Do you have a pet?
I resisted them for years, citing allergies, time and commitment among the chief reasons for not having them.
Sure, we’d had goldfish – the longest lasted about six weeks and I spent about ten times more than it cost on one of them on various treatments when it developed swim bladder. The poor little chap was so cute, though, I couldn’t help it.
But, after prolonged nagging I gave in and we have been the proud owners of two marvellous guinea pigs, Scamper and Squeak, for 20 months.
Has it taught the children responsibility? I hope so – they have to feed them and give them fresh water. But occasionally you’d think I’d told them to clean out a septic tank with a toothbrush when I ask them to carry out this simple, yet necessary task.
And you can imagine how thrilled they were when I told them they are old enough to clean out the cage every week, too.
Of course, this means that the amusement factor has dwindled over the months and while they are not neglected pets, they aren’t as loved as they once were.
Or so I thought.
Two weeks ago, my daughter spotted a lump on the hind leg of her piggy and she has worried about it since. That was the day before Christmas Eve, so there was little that could be done.
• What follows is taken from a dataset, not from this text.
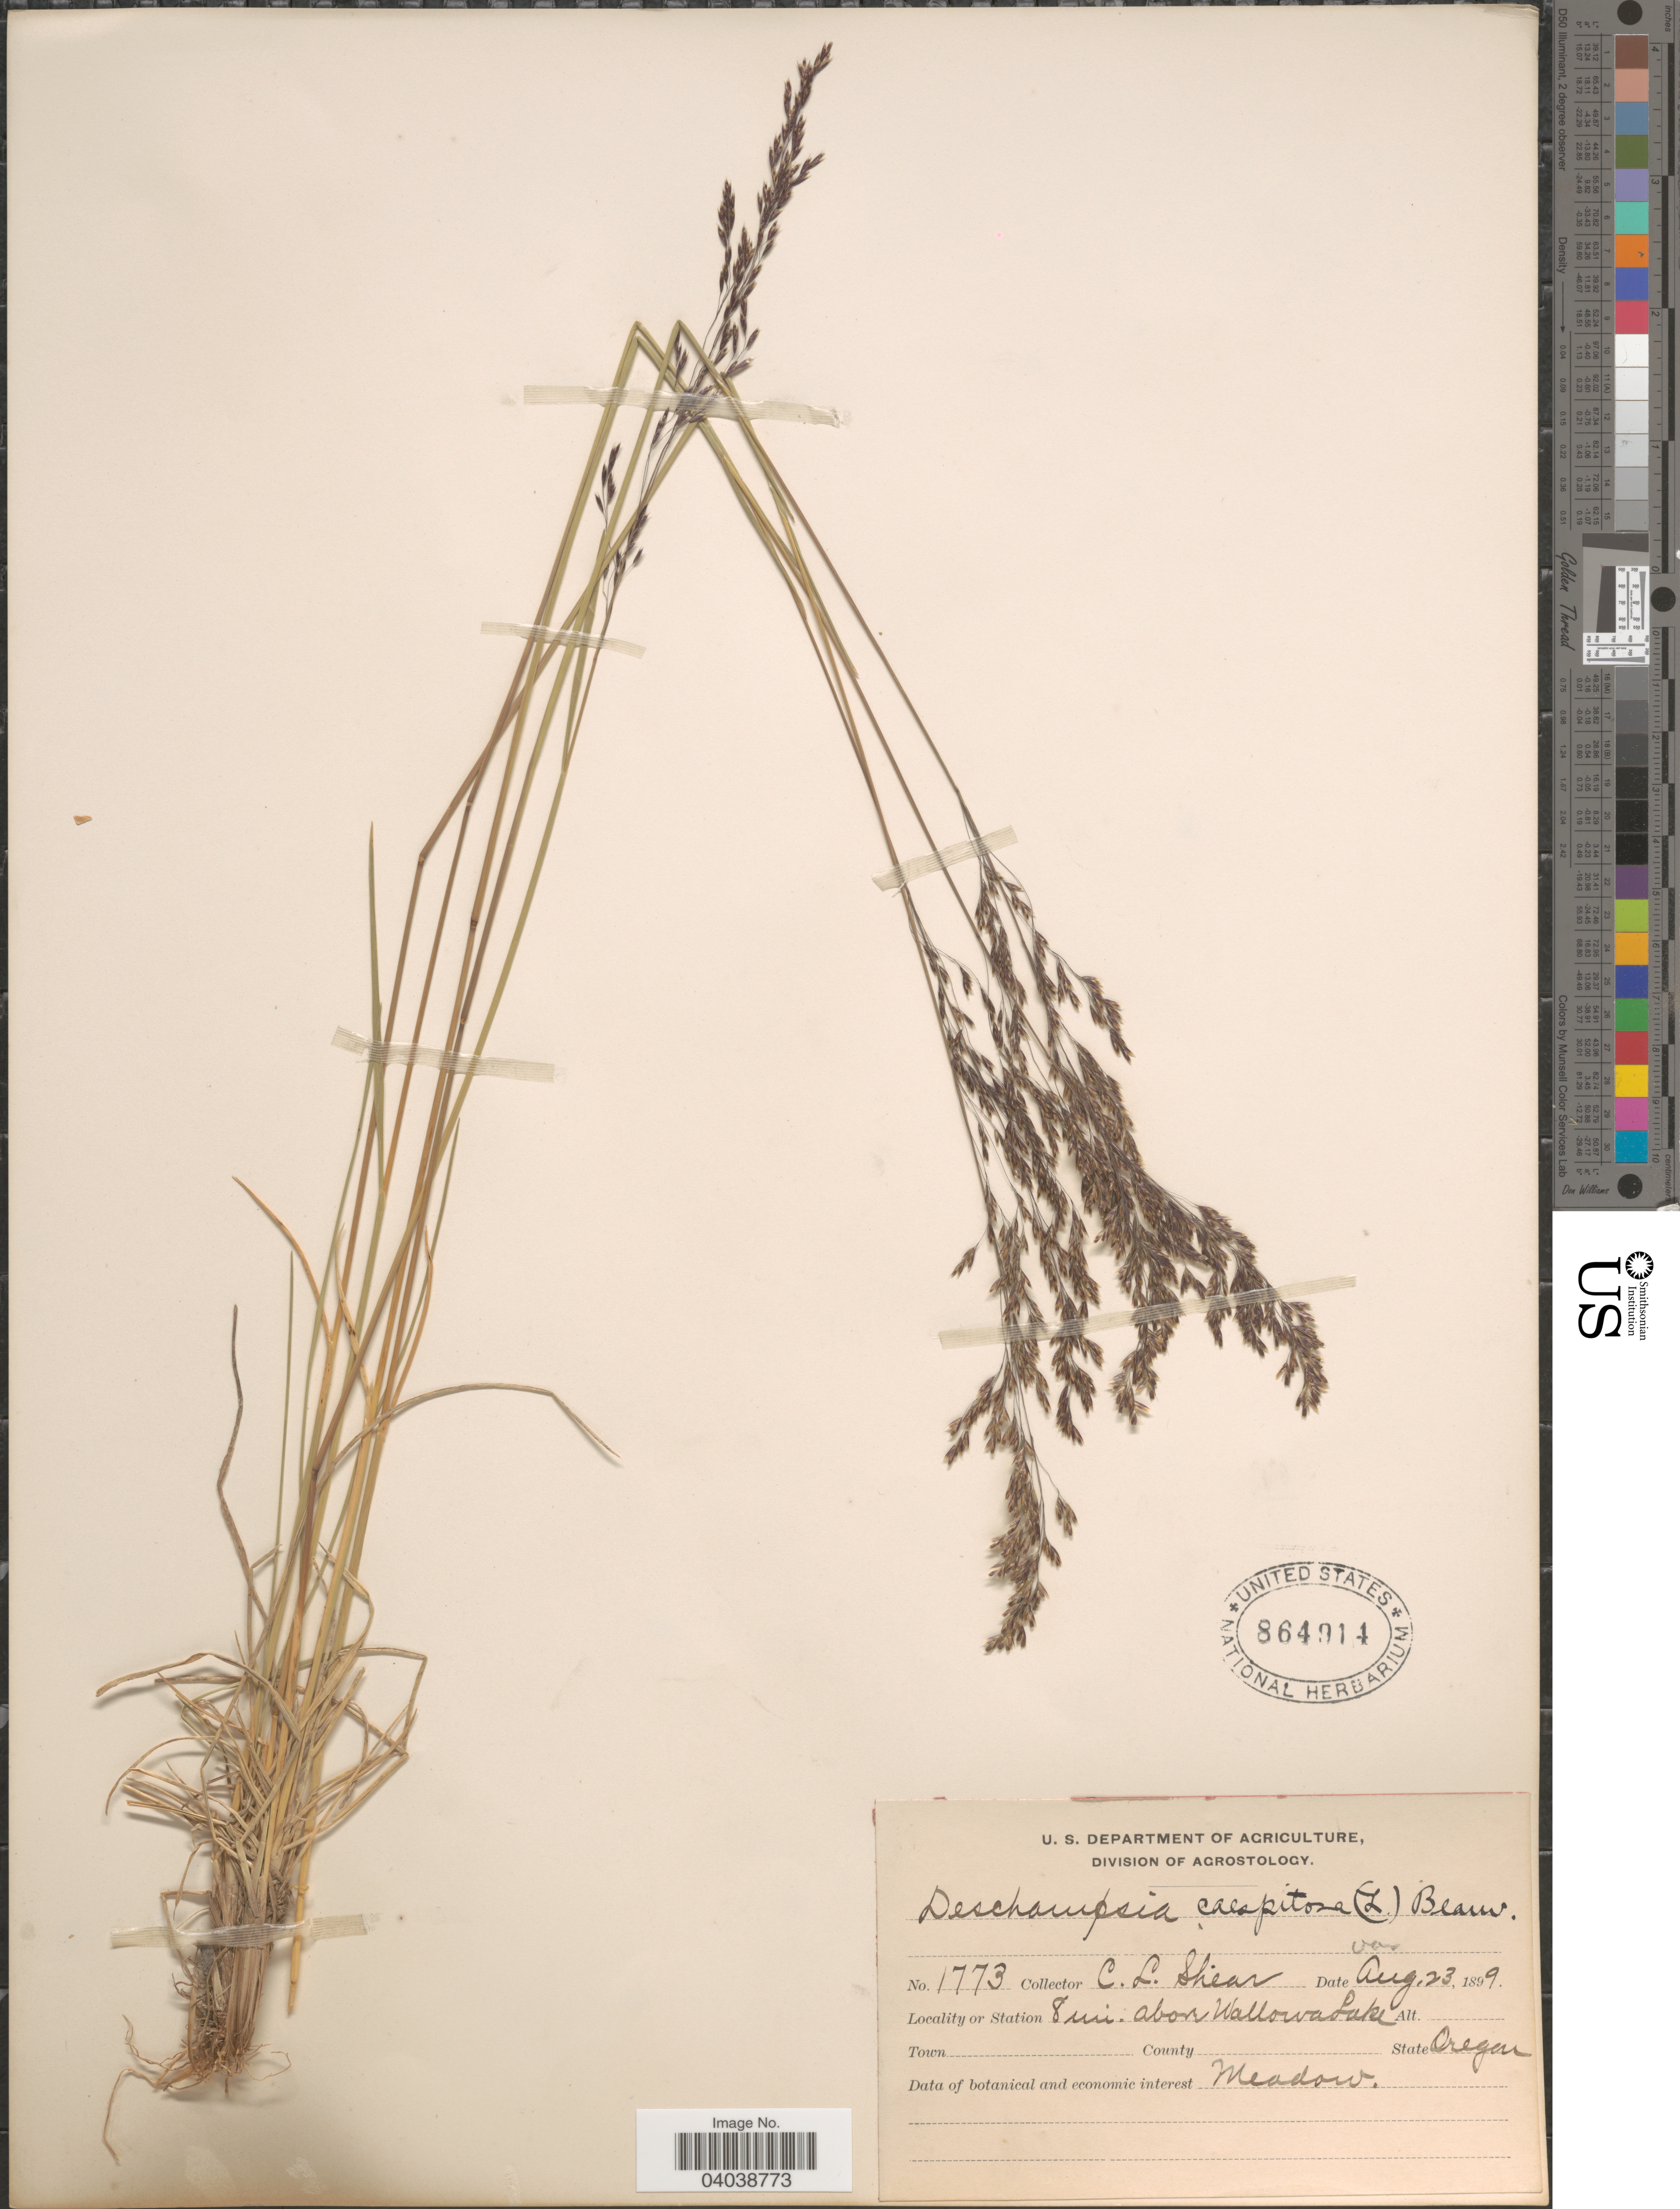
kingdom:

I couldn’t bring myself to take him to the vet while the children were on their school holiday, just in case.
Today, though, I plucked up the courage and made an appointment.
The 30 minutes I spent in in the vet’s waiting room made me realise just how much value we place on our pets’ wellbeing.
An elderly woman and her granddaughter were visiting for the fourth time with their poorly cat, which was nearly 18 years old. They were cheery people and spoke affectionately about the animal and its life of Riley.
They were confident the vet would be able to give her another course of tablets and walked in with self assurance to the treatment room.
Fifteen minutes later, it was a different story: there were tears and upset. The poor cat could take no more pain and the vet advised them that their companion of 18 years (almost 102 in human years, I was told) should be put down.
Just a few minutes before, another couple were arranging at the reception desk for their enormous dog – I have no idea what breed it was, but it was as big as a Shetland pony – to have a major operation. The concern in their voices was quite moving.
Then, a young woman came in with her dog, which was limping badly. The dog was a picture of sadness as he sat quietly in her lap, awaiting his turn to see the vet. His owner, meanwhile, stroked his back and muttered gentle words to him.
Luckily, our piggy has a cyst or tumour, both of which are benign. I brought him home and gave him some extra cucumber as a treat (which his brother then ate). I can hardly wait to give the children the good news. I just hope it will renew their interest in the pets.